[What needs to be done]
Transcribe all of the data verbatim, please, and leave out its pictures.

[Collected material]
┄┄┄┄┄┄┄┄┄┄
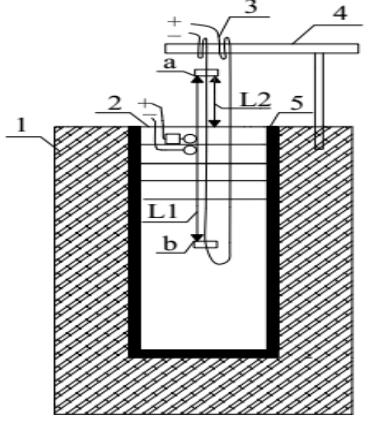
Figure 1. Icing simulation device: (1) Expanded polystyrene (EPS) insulation; (2) Heating sheet; (3) Device for measuring ice thickness; (4) T-shaped bracket; (5) Glass cylindrical barrel.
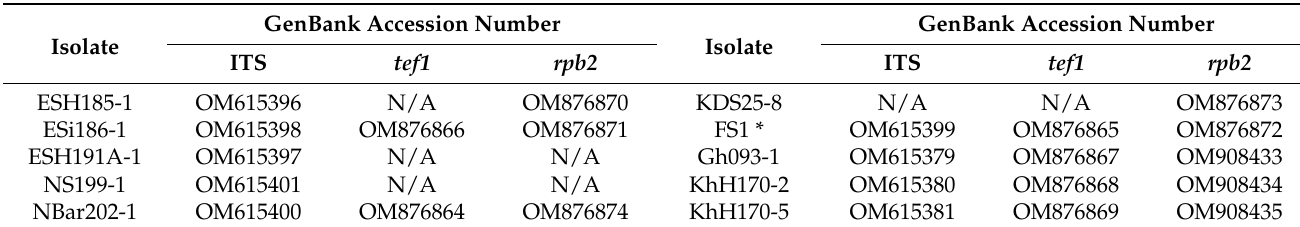
Table 3. List of Stilbocrea banihashemiana sp. nov. and their GenBank accession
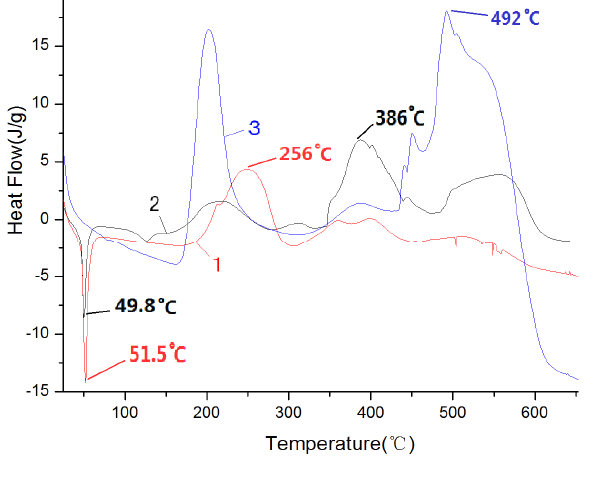
Figure 3. The DSC curves of Paraffin, Pretreated paraffin, and HTPB in O 2 .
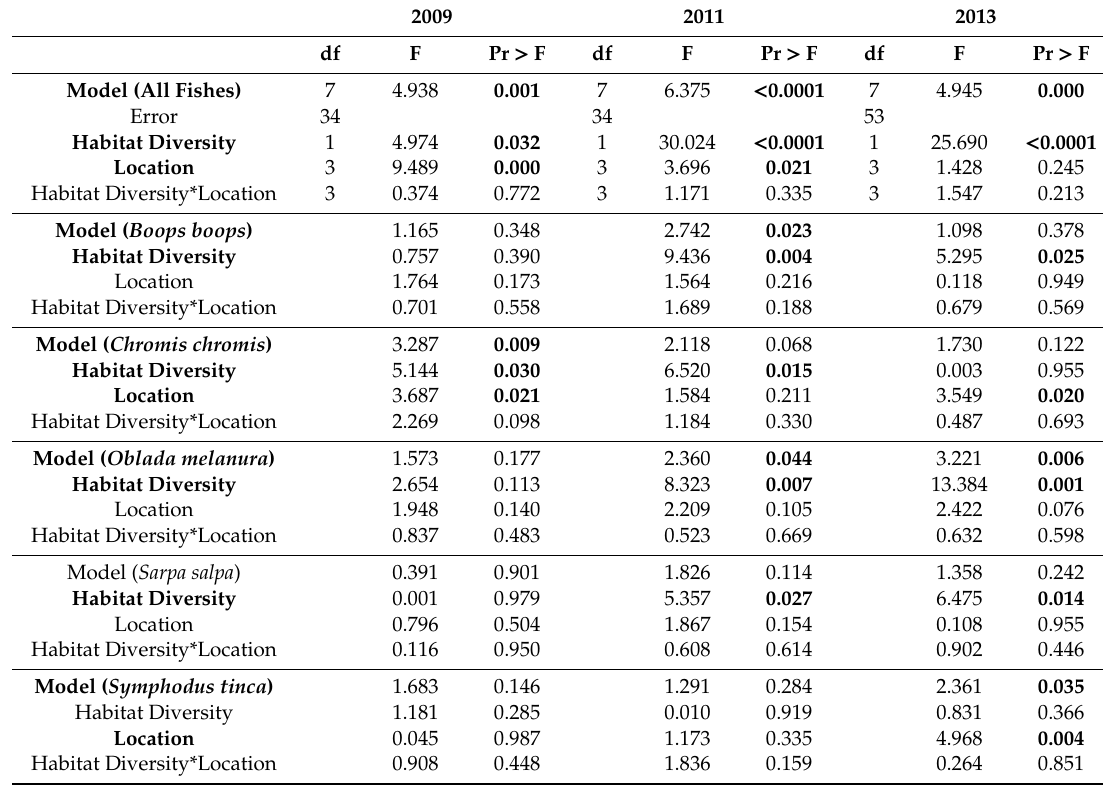
Table 3. Analysis of covariance (ANCOVA) results examining within-year variability related to Shannon–Wiener habitat diversity index and location (site) for density (fish m − 2 ) of all fishes and the five most abundant species. Significant values ( p < 0.05) and factors for which significance was observed in a given year are indicated in bold. Interactions (Habitat Diversity*Location) between factors that were significant in at least one given year are additionally included below. All other interactions were non-significant ( p >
┄┄┄┄┄┄┄┄┄┄
[Result]
Figure 1. Icing simulation device: (1) Expanded polystyrene (EPS) insulation; (2) Heating sheet; (3) Device for measuring ice thickness; (4) T-shaped bracket; (5) Glass cylindrical barrel.
Table 3. List of Stilbocrea banihashemiana sp. nov. and their GenBank accession
Figure 3. The DSC curves of Paraffin, Pretreated paraffin, and HTPB in O 2 .
Table 3. Analysis of covariance (ANCOVA) results examining within-year variability related to Shannon–Wiener habitat diversity index and location (site) for density (fish m − 2 ) of all fishes and the five most abundant species. Significant values ( p < 0.05) and factors for which significance was observed in a given year are indicated in bold. Interactions (Habitat Diversity*Location) between factors that were significant in at least one given year are additionally included below. All other interactions were non-significant ( p >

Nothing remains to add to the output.